Before you answer that, consider the whole range of Peter’s responses to Jesus: He drops everything and follows Jesus, he jumps out of the boat tries to walk on water, he wants to build structures of Moses and Elijah, in one story he cuts off someone’s ear as they try to arrest Jesus, he also denies knowing him, runs away, sneaks a peek inside the tomb, but then locks himself in the upper room, gives up and decides to go back to fishing…and still with all that he is also given power to heal, to preach, to be a leader in the early Jesus movement. Peter also falls on his face…but it’s usually not because he’s throwing himself down in awed wonder at God, more often it’s because he trips and falls on his face. Are those all faithful responses? I think they are.
Both Abraham and Peter are faithful responders to the Gospel message…to the Good News that God is absolutely committed to being in relationship with us no matter how many times we fall on our faces or why. And what makes them faithful responders, is this—that no matter what the initial response is, they continue to be in relationship with God. They continue to seek after, and long to be changed by, God. If, after he had been rebuked Peter thought, “that’s it! I’m done.” And had walked off and we never heard from him again…that wouldn’t be faithful…If Abraham had laughed and turned around and spent the rest of his life ignoring God…dismissed it all as a complete fantasy? Not faithful. But because they both continue to be open…open to being surprised by God…open to being changed by God…open to the kind of transformation that only God can bring about…that makes all of their responses faithful.
In his letter to the Romans, a bit further on from the part we heard today, Paul says, “Do not be conformed to this world, but be transformed by the renewing of your minds—it’s one of my favorite verses—It might have been one of A.J. Muste’s favorites as well—“I’m not doing this to change the country. I’m doing this so the country doesn’t change me.” What are you doing? Or what do you need to do (or maybe not do) so that the country doesn’t change you? What are you doing (or not doing) so that God can be the one in charge of your transformation?
I look out at the world and I know there are so many absolutely vital, and important and pressing issues that we face—gun violence, systemic racism, and systemic sexism, addiction, immigration, consumerism, climate change…it goes on and on and on. And each and every one of them cries out for faithful responses. Each and everyone of them needs faithful people to show up and be part of effecting change…be part of making a difference for the good in all our lives.
I also know there are many, many different ways of responding faithfully to all of those issues. And just because someone doesn’t respond the way you would, (or the way you think they should) doesn’t mean it’s not faithful…What makes it faithful the continually turning back to God. Continuing to be in relationship with God. Continuing openness to being taught, and instructed, and changed by God into the people God needs us to be in this time and place.

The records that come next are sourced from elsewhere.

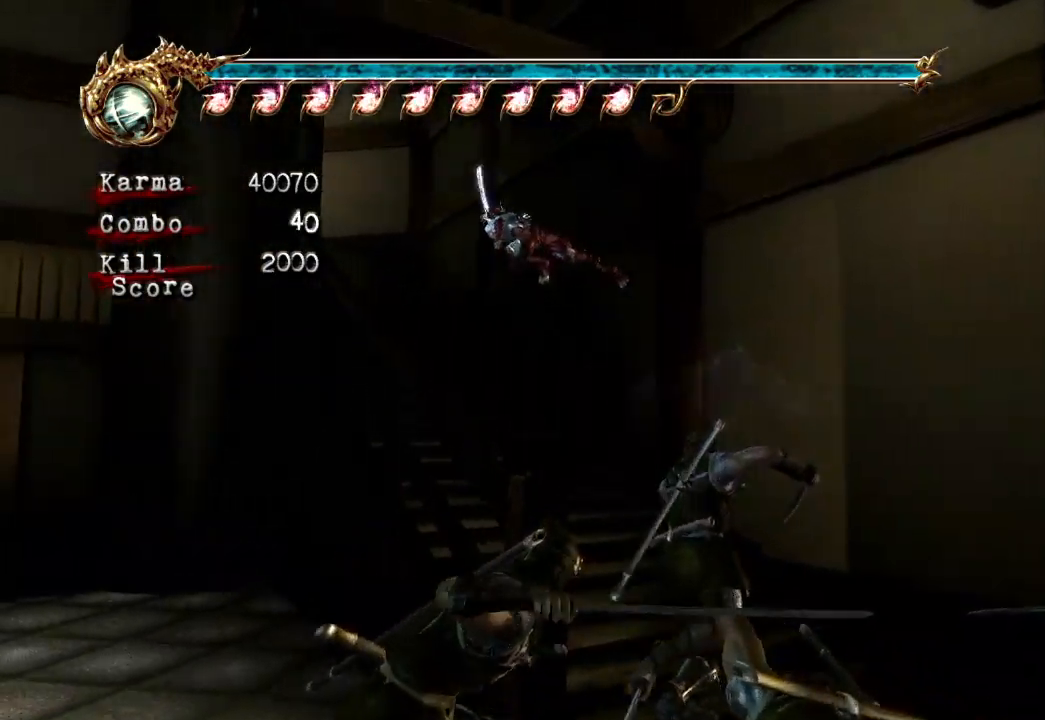
{"buttons": [], "left_stick": "up-left", "right_stick": "center", "events": [[100, "A", "up"]]}
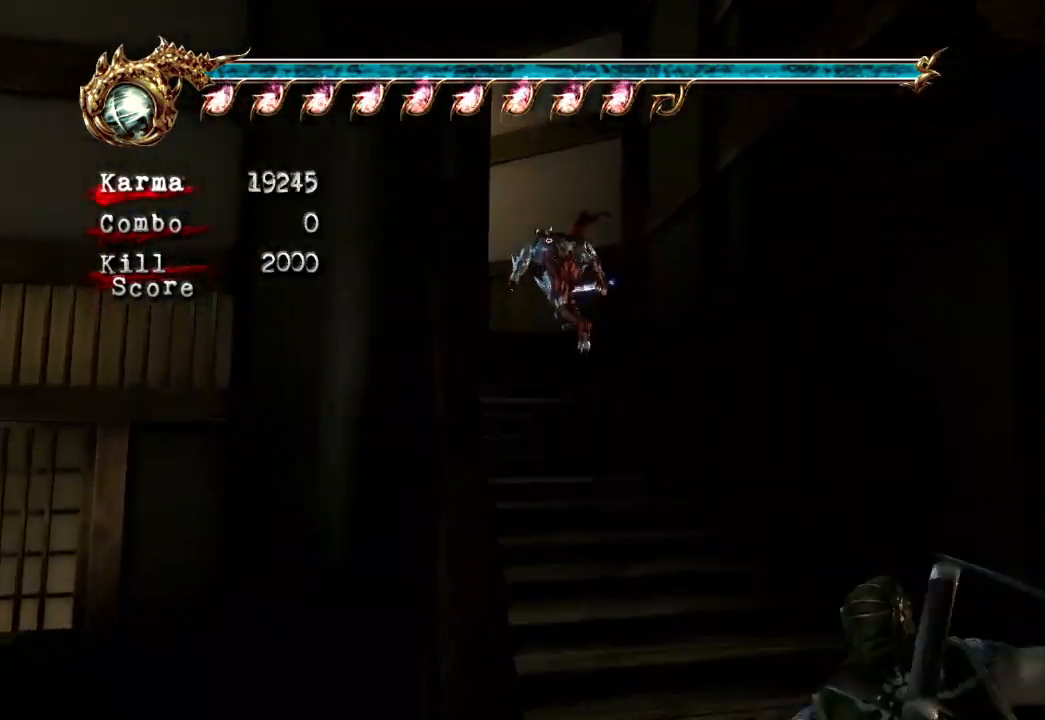
{"buttons": ["A", "L2", "R2"], "left_stick": "up", "right_stick": "center", "events": [[150, "L2", "down"], [150, "left_stick", "left"], [317, "R2", "down"], [350, "A", "down"], [367, "left_stick", "up-left"], [467, "left_stick", "up"]]}
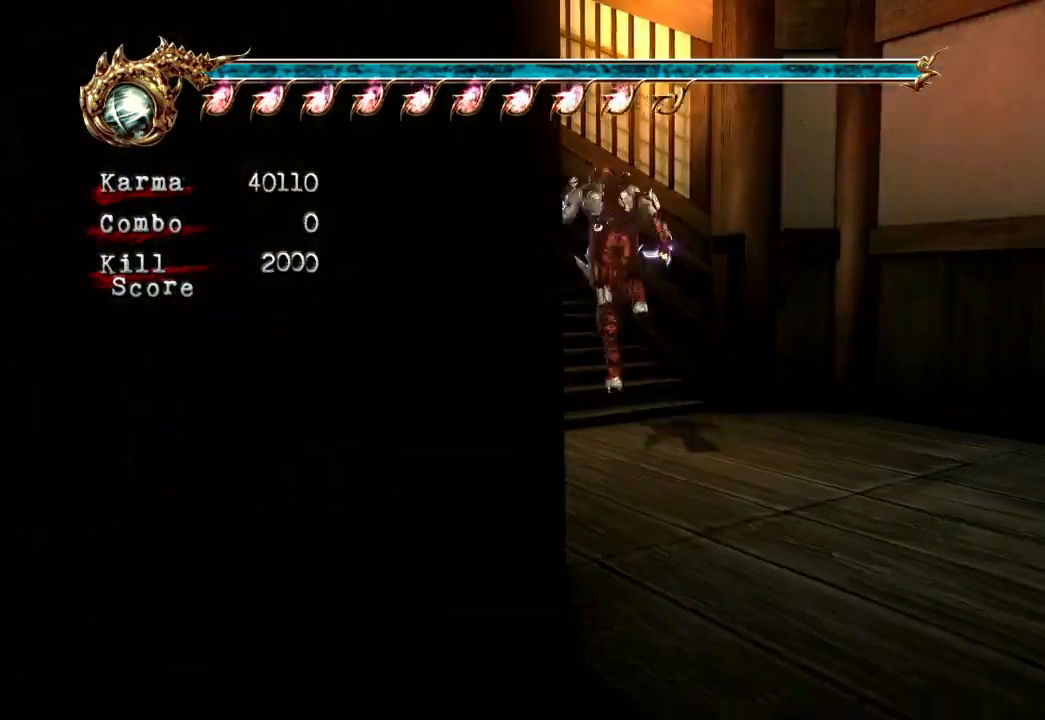
{"buttons": ["A"], "left_stick": "up", "right_stick": "center", "events": [[67, "A", "up"], [67, "L2", "up"], [67, "R2", "up"], [267, "A", "down"]]}
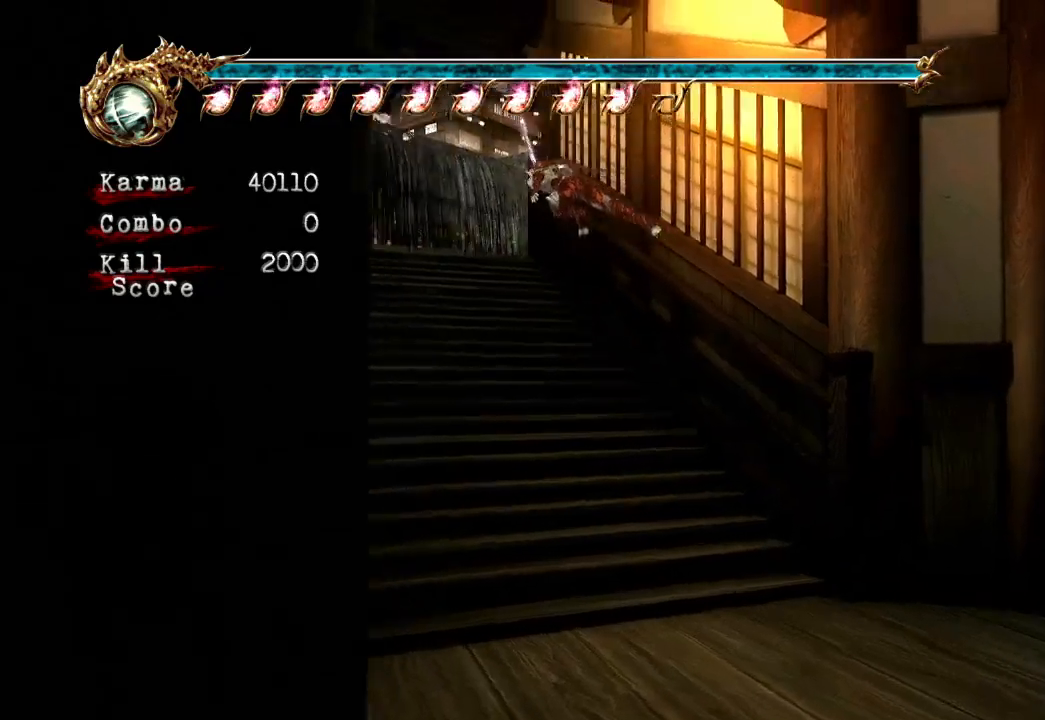
{"buttons": ["A", "L2"], "left_stick": "up", "right_stick": "center", "events": [[17, "A", "up"], [233, "L2", "down"], [383, "A", "down"]]}
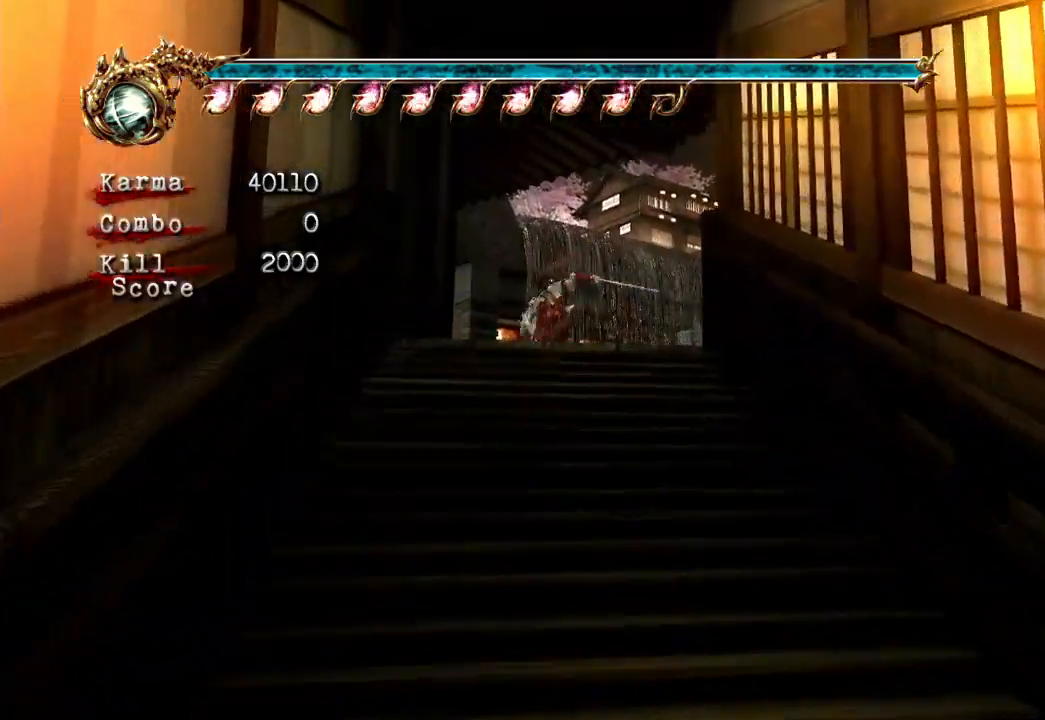
{"buttons": [], "left_stick": "up", "right_stick": "center", "events": [[33, "L2", "up"], [183, "left_stick", "center"], [200, "A", "up"], [267, "left_stick", "up"]]}
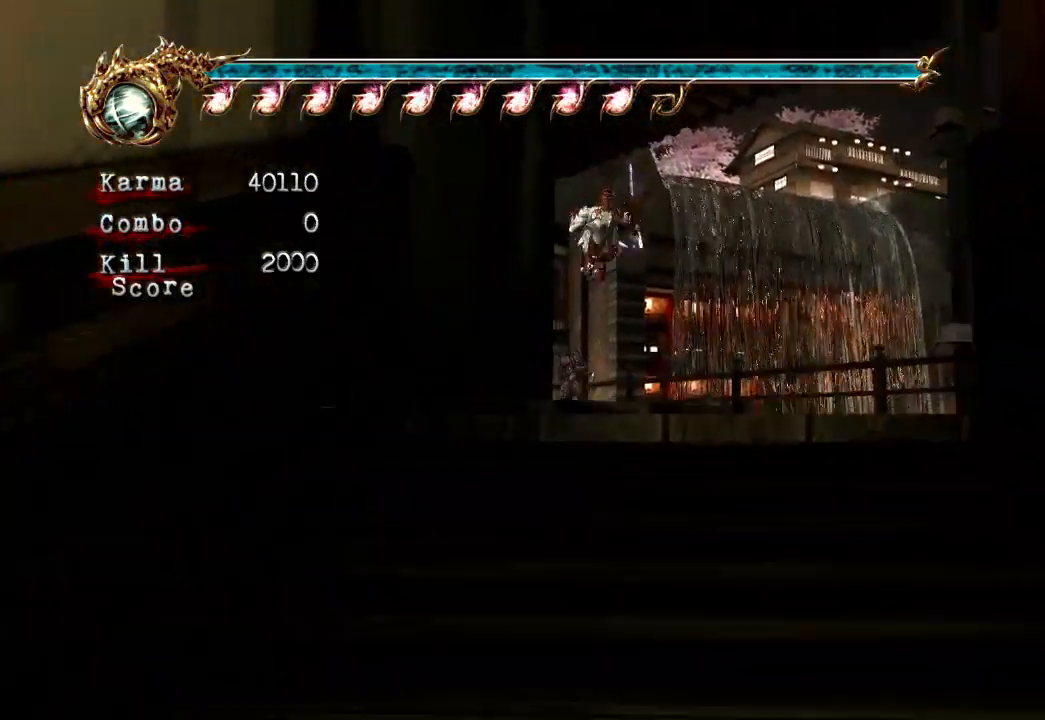
{"buttons": [], "left_stick": "up", "right_stick": "center", "events": [[83, "L2", "down"], [233, "A", "down"], [367, "L2", "up"], [400, "A", "up"]]}
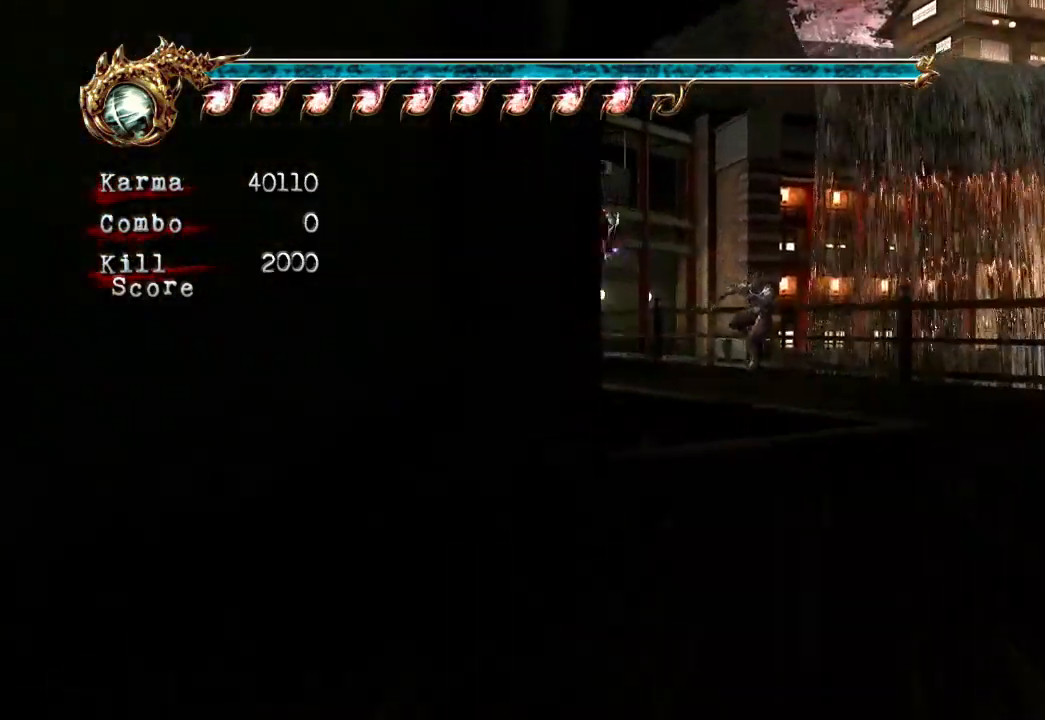
{"buttons": ["L2"], "left_stick": "up-left", "right_stick": "center", "events": [[383, "left_stick", "up-left"], [400, "L2", "down"]]}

If we can do that, then we will be better equipped, and better able to discuss and challenge, and resist, and pray, and march, and hold candles, and fall on our faces…As long as we continue to be in relationship with God, and one another. As long as we continue to be open to change, open to being corrected by one another, and transformed by God, then our responses will be faithful.
Maybe you don’t need to hold a candle in front of the White House…maybe you do…but this Lent, I encourage you to learn from Abraham and Peter, and take to heart, Paul’s admonition:
“Do not be conformed to this world but be transformed by the renewing of your minds, so that you may discern what is the will of God—what is the good and acceptable and perfect will of God.” (Romans 12:2).
May we all have the courage, and the strength, and the faith to do that.